WHAT YOU HAVE TO DO:
Put the part below that opens with the line containing "collectors: Rahmat Si Boeea" and closes with the line containing "locality: East Coast, Sigamata, near" into a Markdown table, counting both of those lines. Use the columns Index and Entry, number each line, and leave out any blank lines.

STORED DATA:
## START

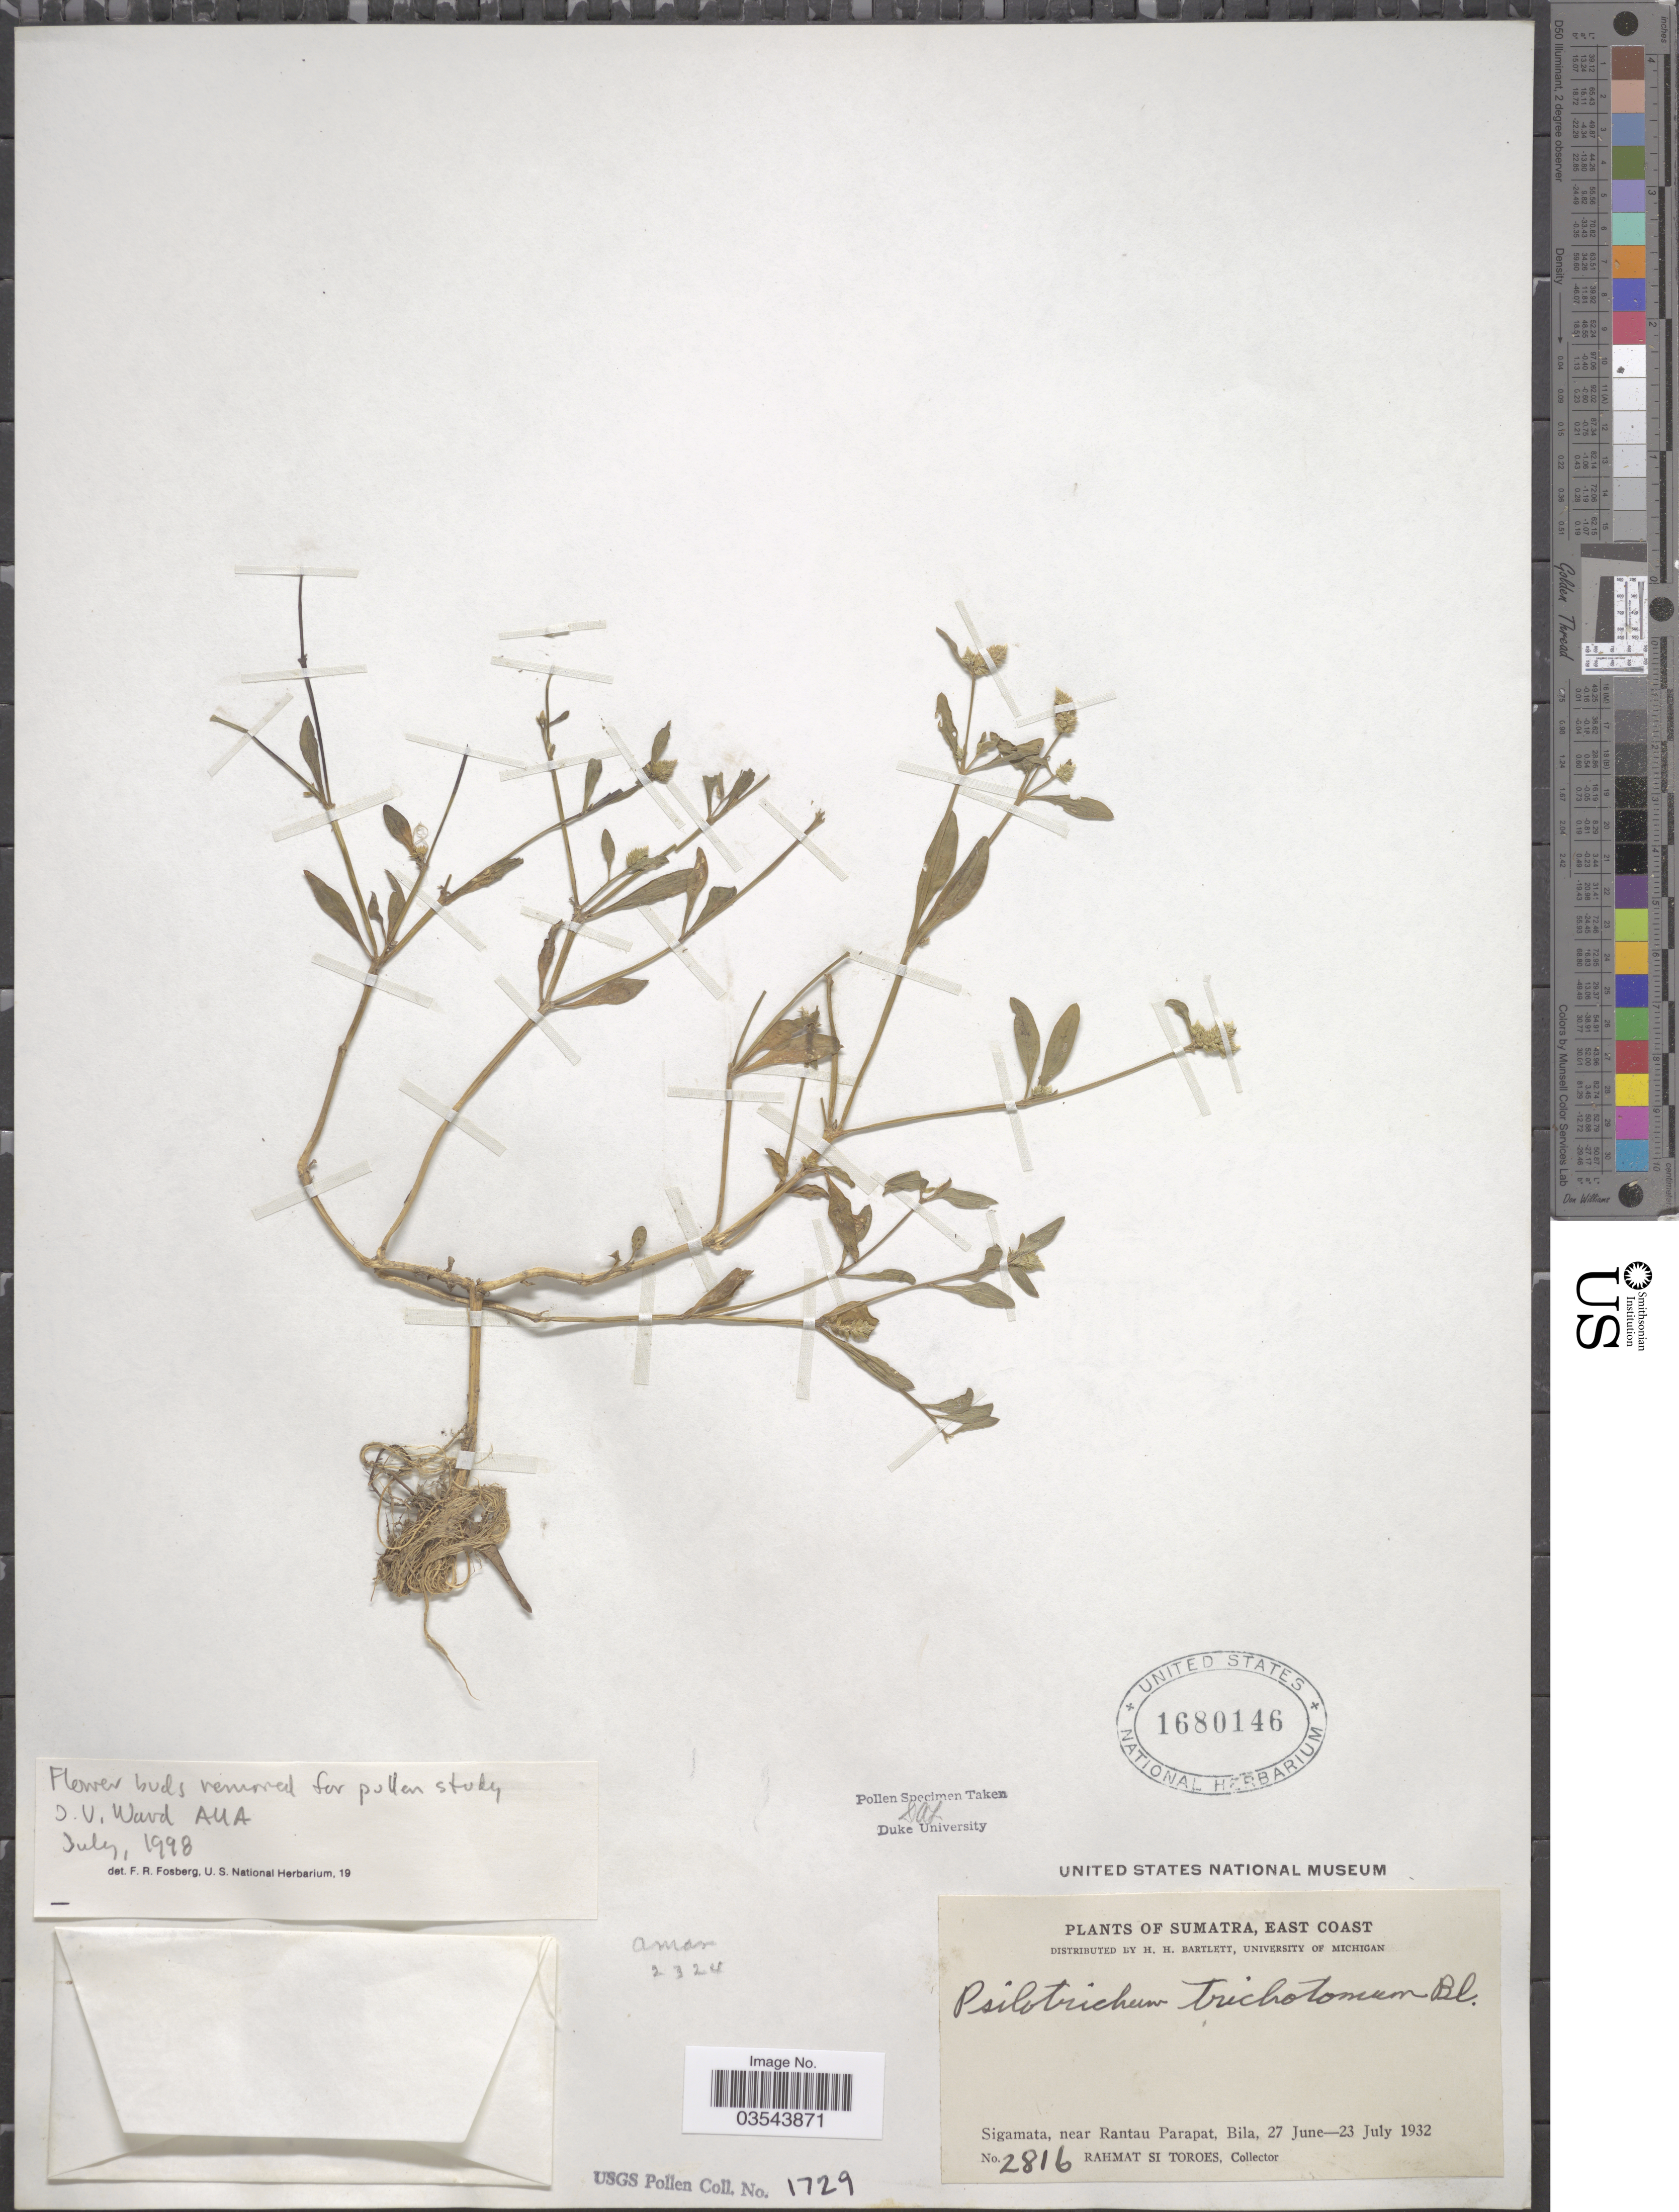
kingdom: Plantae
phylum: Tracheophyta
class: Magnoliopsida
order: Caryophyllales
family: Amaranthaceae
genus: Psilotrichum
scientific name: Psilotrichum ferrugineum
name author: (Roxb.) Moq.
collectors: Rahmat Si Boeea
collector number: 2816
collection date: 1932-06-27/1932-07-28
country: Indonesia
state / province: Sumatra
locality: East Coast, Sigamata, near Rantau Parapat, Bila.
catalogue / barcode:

## END
## START

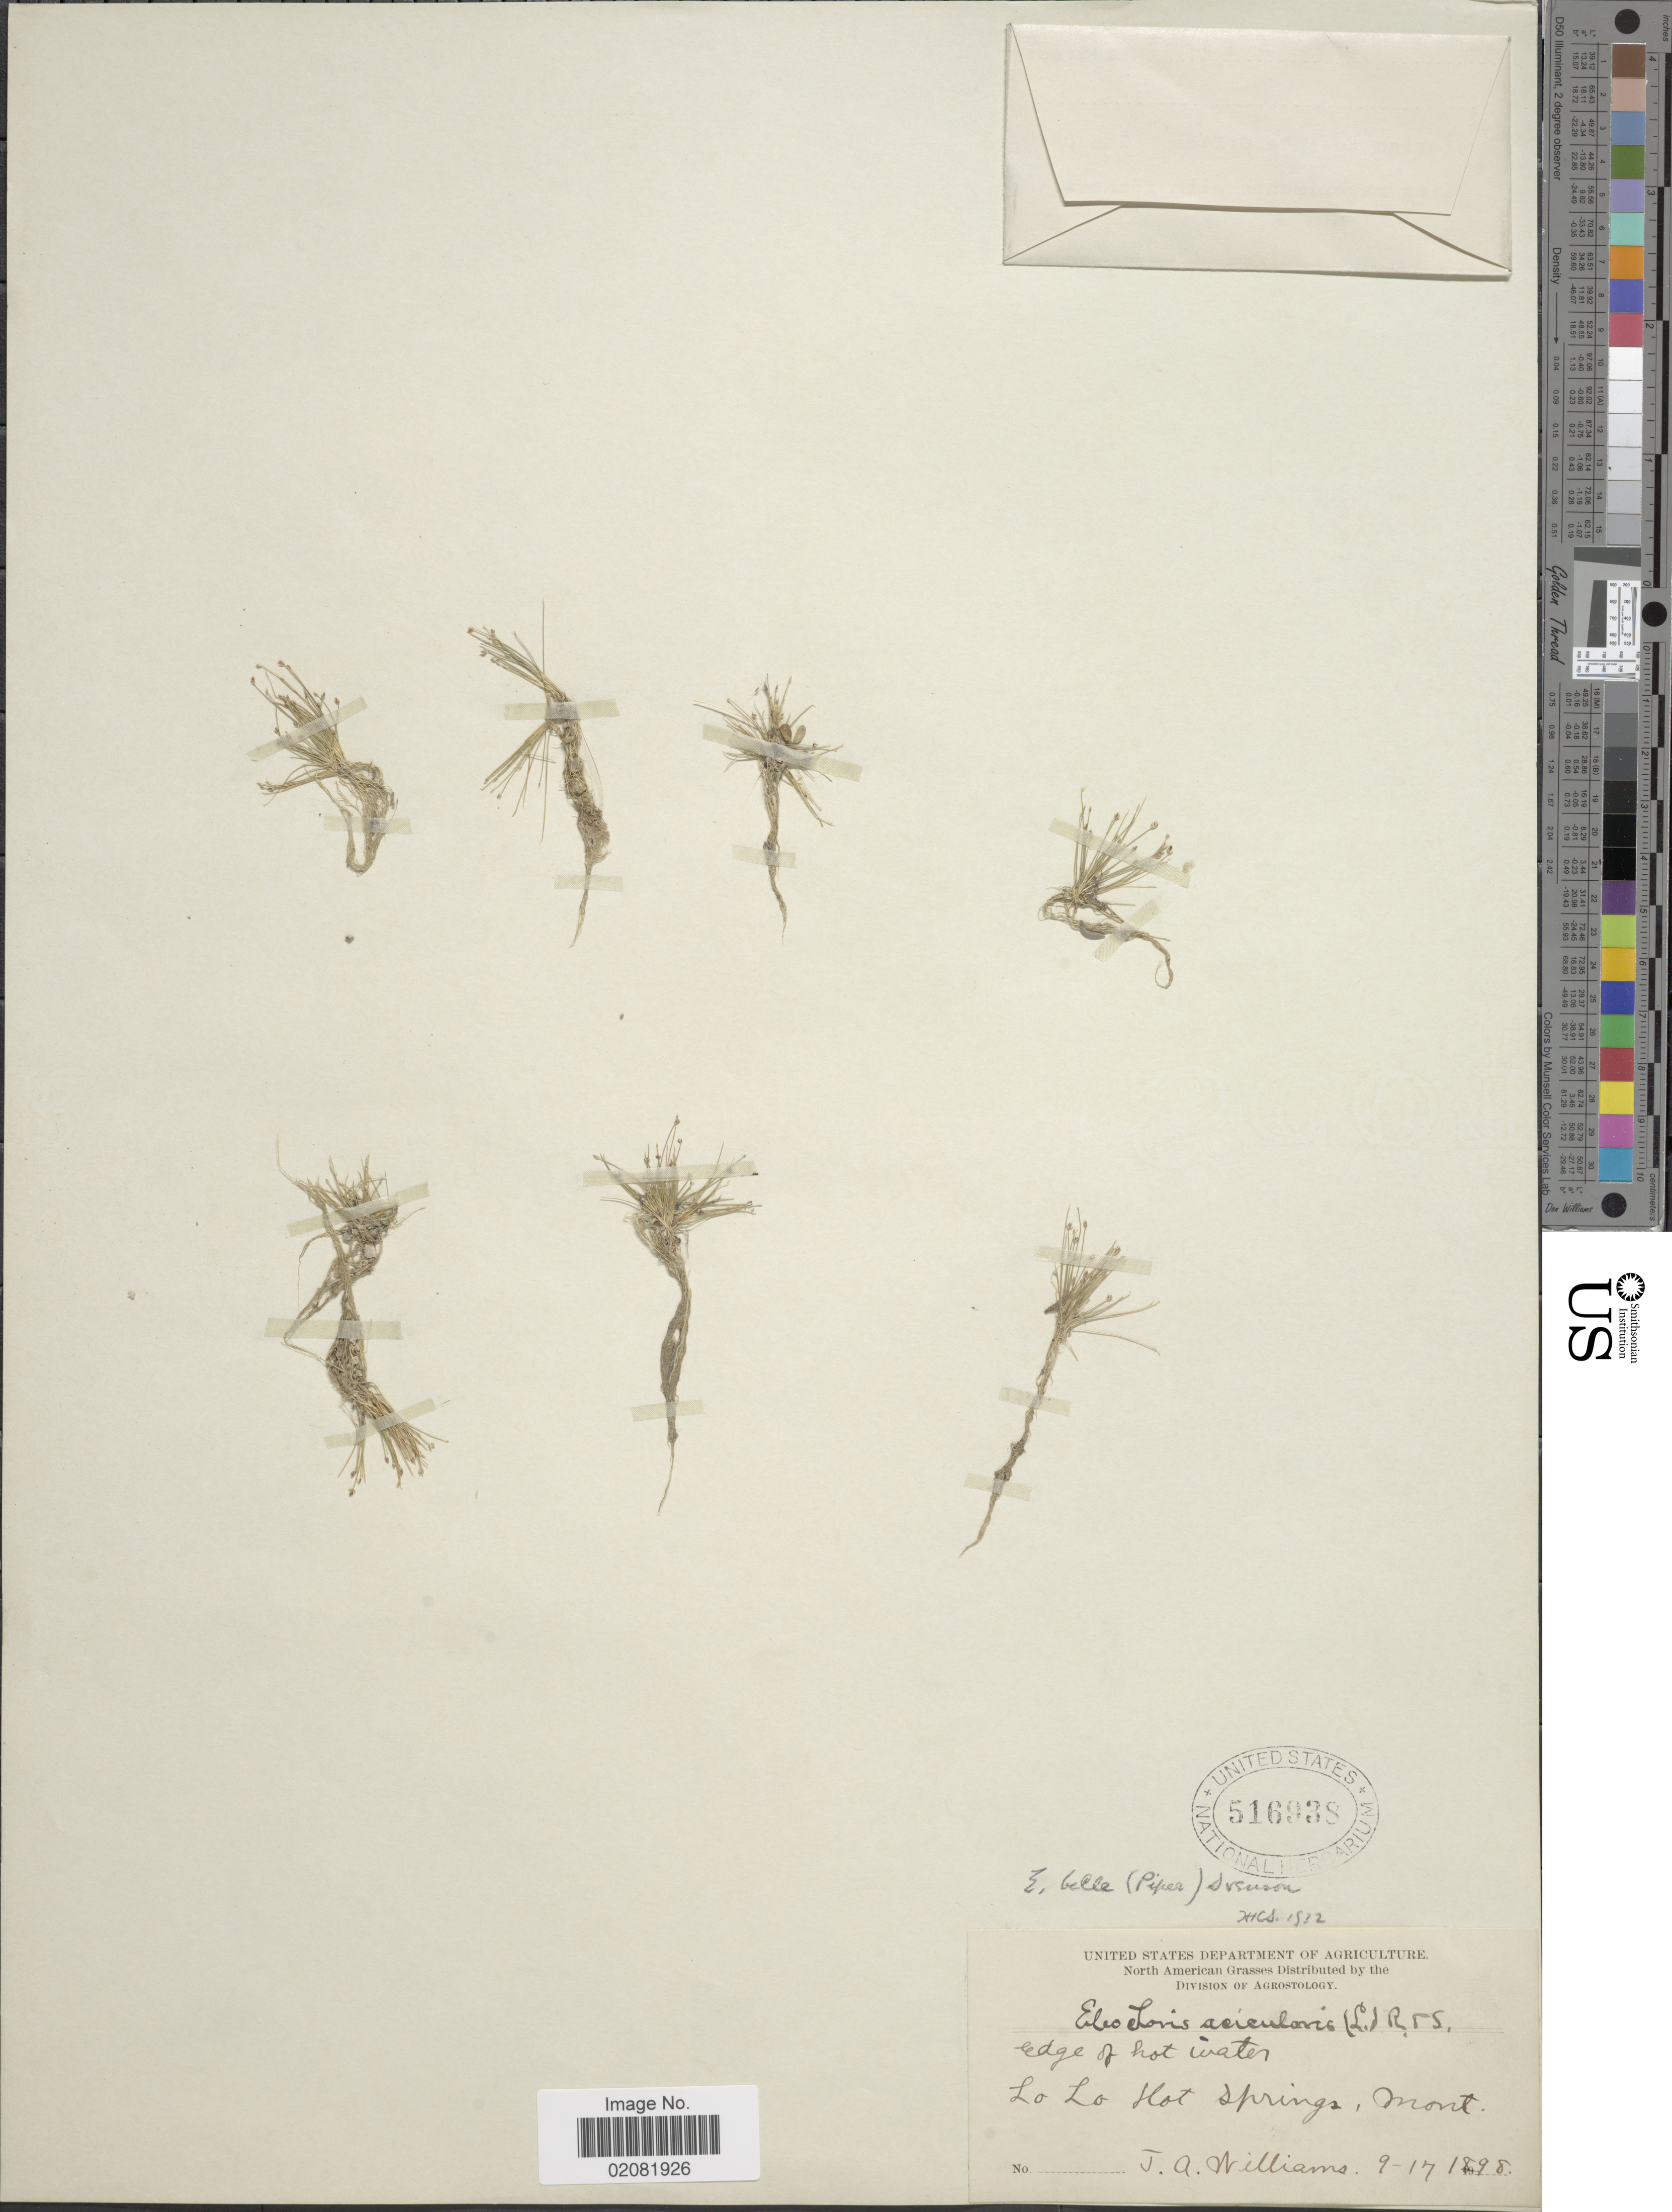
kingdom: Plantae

## END

THE SOLUTION:
| Index | Entry |
|---|---|
| 1 | collectors: Rahmat Si Boeea |
| 2 | collector number: 2816 |
| 3 | collection date: 1932-06-27/1932-07-28 |
| 4 | country: Indonesia |
| 5 | state / province: Sumatra |
| 6 | locality: East Coast, Sigamata, near Rantau Parapat, Bila. |